§ WORK ITEM:
Restate word for word the lines beginning with the one that contains "Capacidad máxima:6" and ending at the bottom of the records below, both included.

--- RECORDS FOR THE EXERCISE Enclosed Below ---

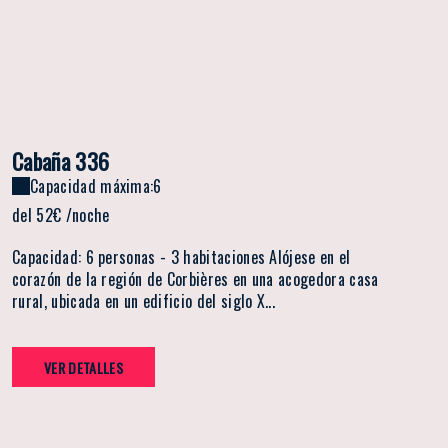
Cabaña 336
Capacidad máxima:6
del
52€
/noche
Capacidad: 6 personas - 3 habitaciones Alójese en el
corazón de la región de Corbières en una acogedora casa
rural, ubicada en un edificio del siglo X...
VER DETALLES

--- End of Enclosed RECORDS FOR THE EXERCISE ---

§ RESULT OF THIS EXERCISE:
Capacidad máxima:6
del
52€
/noche
Capacidad: 6 personas - 3 habitaciones Alójese en el
corazón de la región de Corbières en una acogedora casa
rural, ubicada en un edificio del siglo X...
VER DETALLES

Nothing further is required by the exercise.